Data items
- - -

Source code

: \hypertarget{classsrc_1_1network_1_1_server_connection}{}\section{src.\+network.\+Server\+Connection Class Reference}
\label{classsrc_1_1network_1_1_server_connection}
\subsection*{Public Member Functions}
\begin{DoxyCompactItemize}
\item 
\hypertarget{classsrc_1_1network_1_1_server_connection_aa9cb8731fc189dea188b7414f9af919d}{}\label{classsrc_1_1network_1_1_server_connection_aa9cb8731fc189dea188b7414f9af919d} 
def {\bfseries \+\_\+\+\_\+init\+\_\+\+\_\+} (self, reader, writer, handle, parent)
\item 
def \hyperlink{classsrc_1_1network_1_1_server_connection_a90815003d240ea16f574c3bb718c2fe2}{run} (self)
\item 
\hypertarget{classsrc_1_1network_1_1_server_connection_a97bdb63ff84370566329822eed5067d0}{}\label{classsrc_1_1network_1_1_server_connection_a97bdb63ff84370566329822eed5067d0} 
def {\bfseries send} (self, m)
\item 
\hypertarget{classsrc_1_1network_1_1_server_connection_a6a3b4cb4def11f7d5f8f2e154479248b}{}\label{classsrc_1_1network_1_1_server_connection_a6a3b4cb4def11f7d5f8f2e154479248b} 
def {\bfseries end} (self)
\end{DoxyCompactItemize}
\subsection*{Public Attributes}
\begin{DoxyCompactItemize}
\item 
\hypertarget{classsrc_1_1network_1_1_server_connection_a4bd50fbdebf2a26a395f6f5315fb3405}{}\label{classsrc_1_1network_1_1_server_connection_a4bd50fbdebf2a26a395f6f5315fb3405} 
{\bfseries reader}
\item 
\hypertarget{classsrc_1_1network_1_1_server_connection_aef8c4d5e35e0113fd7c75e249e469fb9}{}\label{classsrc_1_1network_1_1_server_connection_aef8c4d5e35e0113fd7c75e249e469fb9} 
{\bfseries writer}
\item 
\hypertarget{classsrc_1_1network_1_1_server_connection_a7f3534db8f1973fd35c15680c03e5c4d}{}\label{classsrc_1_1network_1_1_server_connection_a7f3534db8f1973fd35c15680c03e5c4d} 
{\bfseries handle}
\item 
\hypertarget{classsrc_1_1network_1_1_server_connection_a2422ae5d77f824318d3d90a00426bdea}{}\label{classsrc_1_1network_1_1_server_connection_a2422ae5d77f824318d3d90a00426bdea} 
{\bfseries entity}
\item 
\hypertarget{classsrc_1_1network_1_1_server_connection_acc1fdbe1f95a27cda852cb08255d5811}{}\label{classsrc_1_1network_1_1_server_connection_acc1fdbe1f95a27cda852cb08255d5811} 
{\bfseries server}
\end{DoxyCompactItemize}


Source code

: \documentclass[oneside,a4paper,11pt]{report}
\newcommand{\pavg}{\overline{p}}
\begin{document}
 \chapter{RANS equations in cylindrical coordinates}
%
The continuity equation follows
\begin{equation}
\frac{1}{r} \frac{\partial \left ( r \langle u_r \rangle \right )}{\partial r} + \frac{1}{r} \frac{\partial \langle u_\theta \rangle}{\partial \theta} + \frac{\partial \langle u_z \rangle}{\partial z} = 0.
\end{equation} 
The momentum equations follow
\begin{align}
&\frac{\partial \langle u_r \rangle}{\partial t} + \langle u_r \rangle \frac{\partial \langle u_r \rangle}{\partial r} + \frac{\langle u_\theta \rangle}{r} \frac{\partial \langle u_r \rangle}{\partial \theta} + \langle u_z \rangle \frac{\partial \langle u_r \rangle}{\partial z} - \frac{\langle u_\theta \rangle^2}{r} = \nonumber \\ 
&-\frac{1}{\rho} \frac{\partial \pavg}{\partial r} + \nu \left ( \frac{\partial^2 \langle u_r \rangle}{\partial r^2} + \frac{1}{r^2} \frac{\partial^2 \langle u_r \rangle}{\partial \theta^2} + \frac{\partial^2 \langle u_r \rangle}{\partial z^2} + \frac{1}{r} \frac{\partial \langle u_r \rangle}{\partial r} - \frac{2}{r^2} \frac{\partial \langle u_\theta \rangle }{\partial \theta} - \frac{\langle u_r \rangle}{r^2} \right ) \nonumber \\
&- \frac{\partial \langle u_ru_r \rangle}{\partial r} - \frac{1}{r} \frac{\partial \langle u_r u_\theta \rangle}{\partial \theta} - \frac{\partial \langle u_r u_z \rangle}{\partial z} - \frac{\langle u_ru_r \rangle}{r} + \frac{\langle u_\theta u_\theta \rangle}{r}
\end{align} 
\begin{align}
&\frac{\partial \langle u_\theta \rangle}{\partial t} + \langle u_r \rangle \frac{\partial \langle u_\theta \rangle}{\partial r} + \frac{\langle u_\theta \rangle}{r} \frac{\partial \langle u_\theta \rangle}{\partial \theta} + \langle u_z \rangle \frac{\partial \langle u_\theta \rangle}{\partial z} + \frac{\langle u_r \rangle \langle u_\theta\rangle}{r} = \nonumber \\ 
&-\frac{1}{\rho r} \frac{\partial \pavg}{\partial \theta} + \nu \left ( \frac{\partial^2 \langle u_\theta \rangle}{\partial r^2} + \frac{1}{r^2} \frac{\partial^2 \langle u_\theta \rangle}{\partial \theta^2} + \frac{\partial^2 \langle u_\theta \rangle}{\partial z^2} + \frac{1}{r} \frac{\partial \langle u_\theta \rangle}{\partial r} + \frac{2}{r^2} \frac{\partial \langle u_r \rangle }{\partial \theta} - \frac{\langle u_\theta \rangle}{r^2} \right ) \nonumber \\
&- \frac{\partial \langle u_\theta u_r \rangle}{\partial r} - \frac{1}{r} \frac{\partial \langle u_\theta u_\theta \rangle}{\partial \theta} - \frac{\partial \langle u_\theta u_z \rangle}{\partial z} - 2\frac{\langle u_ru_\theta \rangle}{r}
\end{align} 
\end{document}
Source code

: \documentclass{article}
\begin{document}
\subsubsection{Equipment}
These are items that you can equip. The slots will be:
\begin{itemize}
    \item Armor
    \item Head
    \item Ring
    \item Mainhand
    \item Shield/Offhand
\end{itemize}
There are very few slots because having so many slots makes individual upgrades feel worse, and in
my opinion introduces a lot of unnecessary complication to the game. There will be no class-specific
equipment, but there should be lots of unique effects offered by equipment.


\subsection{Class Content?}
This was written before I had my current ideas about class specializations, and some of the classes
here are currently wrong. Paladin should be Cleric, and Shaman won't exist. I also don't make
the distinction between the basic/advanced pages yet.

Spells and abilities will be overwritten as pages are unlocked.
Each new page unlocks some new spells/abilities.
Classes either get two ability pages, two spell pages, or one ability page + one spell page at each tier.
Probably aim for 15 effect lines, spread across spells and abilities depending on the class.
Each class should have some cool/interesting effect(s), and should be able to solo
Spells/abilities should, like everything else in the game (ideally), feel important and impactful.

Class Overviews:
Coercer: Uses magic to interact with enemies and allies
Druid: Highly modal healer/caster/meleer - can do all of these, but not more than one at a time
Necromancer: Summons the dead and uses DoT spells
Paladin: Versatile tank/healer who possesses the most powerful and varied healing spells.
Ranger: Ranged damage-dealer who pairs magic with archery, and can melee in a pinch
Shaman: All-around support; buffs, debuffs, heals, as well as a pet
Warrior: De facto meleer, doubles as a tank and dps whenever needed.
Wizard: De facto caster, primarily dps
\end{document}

- - -

-- Assignment --
Please output the complete data exactly.

-- Answer for this exercise --
Source code

: \hypertarget{classsrc_1_1network_1_1_server_connection}{}\section{src.\+network.\+Server\+Connection Class Reference}
\label{classsrc_1_1network_1_1_server_connection}
\subsection*{Public Member Functions}
\begin{DoxyCompactItemize}
\item 
\hypertarget{classsrc_1_1network_1_1_server_connection_aa9cb8731fc189dea188b7414f9af919d}{}\label{classsrc_1_1network_1_1_server_connection_aa9cb8731fc189dea188b7414f9af919d} 
def {\bfseries \+\_\+\+\_\+init\+\_\+\+\_\+} (self, reader, writer, handle, parent)
\item 
def \hyperlink{classsrc_1_1network_1_1_server_connection_a90815003d240ea16f574c3bb718c2fe2}{run} (self)
\item 
\hypertarget{classsrc_1_1network_1_1_server_connection_a97bdb63ff84370566329822eed5067d0}{}\label{classsrc_1_1network_1_1_server_connection_a97bdb63ff84370566329822eed5067d0} 
def {\bfseries send} (self, m)
\item 
\hypertarget{classsrc_1_1network_1_1_server_connection_a6a3b4cb4def11f7d5f8f2e154479248b}{}\label{classsrc_1_1network_1_1_server_connection_a6a3b4cb4def11f7d5f8f2e154479248b} 
def {\bfseries end} (self)
\end{DoxyCompactItemize}
\subsection*{Public Attributes}
\begin{DoxyCompactItemize}
\item 
\hypertarget{classsrc_1_1network_1_1_server_connection_a4bd50fbdebf2a26a395f6f5315fb3405}{}\label{classsrc_1_1network_1_1_server_connection_a4bd50fbdebf2a26a395f6f5315fb3405} 
{\bfseries reader}
\item 
\hypertarget{classsrc_1_1network_1_1_server_connection_aef8c4d5e35e0113fd7c75e249e469fb9}{}\label{classsrc_1_1network_1_1_server_connection_aef8c4d5e35e0113fd7c75e249e469fb9} 
{\bfseries writer}
\item 
\hypertarget{classsrc_1_1network_1_1_server_connection_a7f3534db8f1973fd35c15680c03e5c4d}{}\label{classsrc_1_1network_1_1_server_connection_a7f3534db8f1973fd35c15680c03e5c4d} 
{\bfseries handle}
\item 
\hypertarget{classsrc_1_1network_1_1_server_connection_a2422ae5d77f824318d3d90a00426bdea}{}\label{classsrc_1_1network_1_1_server_connection_a2422ae5d77f824318d3d90a00426bdea} 
{\bfseries entity}
\item 
\hypertarget{classsrc_1_1network_1_1_server_connection_acc1fdbe1f95a27cda852cb08255d5811}{}\label{classsrc_1_1network_1_1_server_connection_acc1fdbe1f95a27cda852cb08255d5811} 
{\bfseries server}
\end{DoxyCompactItemize}


Source code

: \documentclass[oneside,a4paper,11pt]{report}
\newcommand{\pavg}{\overline{p}}
\begin{document}
 \chapter{RANS equations in cylindrical coordinates}
%
The continuity equation follows
\begin{equation}
\frac{1}{r} \frac{\partial \left ( r \langle u_r \rangle \right )}{\partial r} + \frac{1}{r} \frac{\partial \langle u_\theta \rangle}{\partial \theta} + \frac{\partial \langle u_z \rangle}{\partial z} = 0.
\end{equation} 
The momentum equations follow
\begin{align}
&\frac{\partial \langle u_r \rangle}{\partial t} + \langle u_r \rangle \frac{\partial \langle u_r \rangle}{\partial r} + \frac{\langle u_\theta \rangle}{r} \frac{\partial \langle u_r \rangle}{\partial \theta} + \langle u_z \rangle \frac{\partial \langle u_r \rangle}{\partial z} - \frac{\langle u_\theta \rangle^2}{r} = \nonumber \\ 
&-\frac{1}{\rho} \frac{\partial \pavg}{\partial r} + \nu \left ( \frac{\partial^2 \langle u_r \rangle}{\partial r^2} + \frac{1}{r^2} \frac{\partial^2 \langle u_r \rangle}{\partial \theta^2} + \frac{\partial^2 \langle u_r \rangle}{\partial z^2} + \frac{1}{r} \frac{\partial \langle u_r \rangle}{\partial r} - \frac{2}{r^2} \frac{\partial \langle u_\theta \rangle }{\partial \theta} - \frac{\langle u_r \rangle}{r^2} \right ) \nonumber \\
&- \frac{\partial \langle u_ru_r \rangle}{\partial r} - \frac{1}{r} \frac{\partial \langle u_r u_\theta \rangle}{\partial \theta} - \frac{\partial \langle u_r u_z \rangle}{\partial z} - \frac{\langle u_ru_r \rangle}{r} + \frac{\langle u_\theta u_\theta \rangle}{r}
\end{align} 
\begin{align}
&\frac{\partial \langle u_\theta \rangle}{\partial t} + \langle u_r \rangle \frac{\partial \langle u_\theta \rangle}{\partial r} + \frac{\langle u_\theta \rangle}{r} \frac{\partial \langle u_\theta \rangle}{\partial \theta} + \langle u_z \rangle \frac{\partial \langle u_\theta \rangle}{\partial z} + \frac{\langle u_r \rangle \langle u_\theta\rangle}{r} = \nonumber \\ 
&-\frac{1}{\rho r} \frac{\partial \pavg}{\partial \theta} + \nu \left ( \frac{\partial^2 \langle u_\theta \rangle}{\partial r^2} + \frac{1}{r^2} \frac{\partial^2 \langle u_\theta \rangle}{\partial \theta^2} + \frac{\partial^2 \langle u_\theta \rangle}{\partial z^2} + \frac{1}{r} \frac{\partial \langle u_\theta \rangle}{\partial r} + \frac{2}{r^2} \frac{\partial \langle u_r \rangle }{\partial \theta} - \frac{\langle u_\theta \rangle}{r^2} \right ) \nonumber \\
&- \frac{\partial \langle u_\theta u_r \rangle}{\partial r} - \frac{1}{r} \frac{\partial \langle u_\theta u_\theta \rangle}{\partial \theta} - \frac{\partial \langle u_\theta u_z \rangle}{\partial z} - 2\frac{\langle u_ru_\theta \rangle}{r}
\end{align} 
\end{document}
Source code

: \documentclass{article}
\begin{document}
\subsubsection{Equipment}
These are items that you can equip. The slots will be:
\begin{itemize}
    \item Armor
    \item Head
    \item Ring
    \item Mainhand
    \item Shield/Offhand
\end{itemize}
There are very few slots because having so many slots makes individual upgrades feel worse, and in
my opinion introduces a lot of unnecessary complication to the game. There will be no class-specific
equipment, but there should be lots of unique effects offered by equipment.


\subsection{Class Content?}
This was written before I had my current ideas about class specializations, and some of the classes
here are currently wrong. Paladin should be Cleric, and Shaman won't exist. I also don't make
the distinction between the basic/advanced pages yet.

Spells and abilities will be overwritten as pages are unlocked.
Each new page unlocks some new spells/abilities.
Classes either get two ability pages, two spell pages, or one ability page + one spell page at each tier.
Probably aim for 15 effect lines, spread across spells and abilities depending on the class.
Each class should have some cool/interesting effect(s), and should be able to solo
Spells/abilities should, like everything else in the game (ideally), feel important and impactful.

Class Overviews:
Coercer: Uses magic to interact with enemies and allies
Druid: Highly modal healer/caster/meleer - can do all of these, but not more than one at a time
Necromancer: Summons the dead and uses DoT spells
Paladin: Versatile tank/healer who possesses the most powerful and varied healing spells.
Ranger: Ranged damage-dealer who pairs magic with archery, and can melee in a pinch
Shaman: All-around support; buffs, debuffs, heals, as well as a pet
Warrior: De facto meleer, doubles as a tank and dps whenever needed.
Wizard: De facto caster, primarily dps
\end{document}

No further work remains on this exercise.